TASKS TO PERFORM —
1. Translate this sentence from the cocotb code excerpt into Spanish: "The read_cb function will call read function(in FakeDriver class)."
2. In the cocotb code excerpt, what name is passed to the Event created in the FakeDriver constructor?

DOCUMENT SEGMENT —
As shown in the following example code. The read_cb function will call read function(in FakeDriver class).

After running, I get the error

yield self._fake_lock()
RuntimeError: Task got bad yield: <cocotb.decorators.RunningCoroutine object at 0x7f7fecdbfe10>

What I want is

init FakerDriver
locking... 
locking done
read...
addr: 0x01 
unlocking... 
unlocking done
read done
import cocotb
import asyncio
from cocotb.decorators import coroutine
from cocotb.triggers import Event

class FakeDriver():
    def __init__(self):
        print("init FakeDriver")
        self.busy_event = Event("driver_busy")
        self.busy = False

    @coroutine
    def read(self, addr):
        print("read...")

        yield self._fake_lock()
        print("addr: ", addr)
        self._fake_unlock()

        print("read done")

INFORMATION GIVEN —
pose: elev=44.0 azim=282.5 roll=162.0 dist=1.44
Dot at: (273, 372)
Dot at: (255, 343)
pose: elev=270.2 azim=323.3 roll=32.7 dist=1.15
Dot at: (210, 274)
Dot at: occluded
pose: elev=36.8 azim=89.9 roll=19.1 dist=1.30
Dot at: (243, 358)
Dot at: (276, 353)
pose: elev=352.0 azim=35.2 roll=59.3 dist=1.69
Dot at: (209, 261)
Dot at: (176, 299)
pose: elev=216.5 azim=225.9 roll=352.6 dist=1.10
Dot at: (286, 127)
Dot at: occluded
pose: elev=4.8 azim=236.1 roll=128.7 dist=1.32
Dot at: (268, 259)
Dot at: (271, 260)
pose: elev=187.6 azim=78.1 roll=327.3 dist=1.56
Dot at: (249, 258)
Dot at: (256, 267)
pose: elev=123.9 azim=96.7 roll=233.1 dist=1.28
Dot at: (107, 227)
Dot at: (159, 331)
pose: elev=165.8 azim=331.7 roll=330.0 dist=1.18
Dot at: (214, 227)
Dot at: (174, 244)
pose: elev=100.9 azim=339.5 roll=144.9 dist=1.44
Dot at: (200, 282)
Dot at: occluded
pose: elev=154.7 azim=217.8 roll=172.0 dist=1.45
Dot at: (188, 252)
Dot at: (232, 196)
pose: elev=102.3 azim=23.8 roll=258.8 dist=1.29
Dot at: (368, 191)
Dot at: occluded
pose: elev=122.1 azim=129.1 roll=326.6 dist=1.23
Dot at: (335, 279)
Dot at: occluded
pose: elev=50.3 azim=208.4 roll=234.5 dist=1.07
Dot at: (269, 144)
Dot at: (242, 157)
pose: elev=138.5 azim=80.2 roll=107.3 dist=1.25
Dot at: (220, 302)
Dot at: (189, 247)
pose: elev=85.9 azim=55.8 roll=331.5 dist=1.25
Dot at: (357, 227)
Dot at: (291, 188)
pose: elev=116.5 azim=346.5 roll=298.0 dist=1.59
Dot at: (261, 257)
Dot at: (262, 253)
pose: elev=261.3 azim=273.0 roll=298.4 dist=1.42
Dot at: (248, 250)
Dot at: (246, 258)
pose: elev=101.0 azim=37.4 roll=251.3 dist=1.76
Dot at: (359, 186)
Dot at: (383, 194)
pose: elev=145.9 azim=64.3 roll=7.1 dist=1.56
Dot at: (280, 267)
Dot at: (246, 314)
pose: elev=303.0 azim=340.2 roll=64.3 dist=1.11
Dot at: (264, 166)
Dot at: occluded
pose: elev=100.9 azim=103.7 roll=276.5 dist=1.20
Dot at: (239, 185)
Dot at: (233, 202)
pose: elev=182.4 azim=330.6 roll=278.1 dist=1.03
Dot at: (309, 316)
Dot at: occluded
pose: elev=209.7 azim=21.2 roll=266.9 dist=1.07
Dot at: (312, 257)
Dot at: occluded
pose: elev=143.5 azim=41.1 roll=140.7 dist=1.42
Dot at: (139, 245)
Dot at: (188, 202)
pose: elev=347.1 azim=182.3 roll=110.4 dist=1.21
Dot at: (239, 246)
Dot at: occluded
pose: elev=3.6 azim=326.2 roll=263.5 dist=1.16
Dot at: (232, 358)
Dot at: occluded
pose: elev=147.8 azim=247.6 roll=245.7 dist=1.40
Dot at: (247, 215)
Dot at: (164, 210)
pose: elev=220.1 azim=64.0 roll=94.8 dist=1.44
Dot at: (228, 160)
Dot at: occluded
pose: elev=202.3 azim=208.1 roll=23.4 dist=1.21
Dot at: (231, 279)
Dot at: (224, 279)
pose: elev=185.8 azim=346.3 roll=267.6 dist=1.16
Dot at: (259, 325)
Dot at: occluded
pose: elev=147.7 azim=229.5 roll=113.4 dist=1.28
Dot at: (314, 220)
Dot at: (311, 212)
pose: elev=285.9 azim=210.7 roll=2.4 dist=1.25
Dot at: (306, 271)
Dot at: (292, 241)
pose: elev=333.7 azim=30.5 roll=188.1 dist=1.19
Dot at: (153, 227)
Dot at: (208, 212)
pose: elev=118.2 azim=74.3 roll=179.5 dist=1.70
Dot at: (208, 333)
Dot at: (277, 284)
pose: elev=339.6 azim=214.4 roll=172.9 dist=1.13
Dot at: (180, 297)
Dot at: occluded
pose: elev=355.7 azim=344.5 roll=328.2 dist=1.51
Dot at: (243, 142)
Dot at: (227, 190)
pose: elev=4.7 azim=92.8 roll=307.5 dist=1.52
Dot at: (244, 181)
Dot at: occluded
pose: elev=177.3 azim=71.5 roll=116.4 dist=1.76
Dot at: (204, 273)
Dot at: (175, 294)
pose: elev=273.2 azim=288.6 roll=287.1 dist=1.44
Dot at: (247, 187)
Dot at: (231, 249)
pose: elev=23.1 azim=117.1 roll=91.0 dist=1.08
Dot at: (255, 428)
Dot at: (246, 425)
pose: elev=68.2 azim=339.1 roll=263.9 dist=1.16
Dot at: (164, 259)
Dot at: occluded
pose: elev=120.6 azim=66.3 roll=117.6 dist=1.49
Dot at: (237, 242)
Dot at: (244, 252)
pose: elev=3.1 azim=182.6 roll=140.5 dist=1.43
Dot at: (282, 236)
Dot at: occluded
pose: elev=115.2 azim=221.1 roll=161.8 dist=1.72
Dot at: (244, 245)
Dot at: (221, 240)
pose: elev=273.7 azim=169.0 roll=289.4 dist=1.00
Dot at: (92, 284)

SOLUTIONS BELOW —
1. La función read_cb llamará a la función read (en la clase FakeDriver).

2. "driver_busy"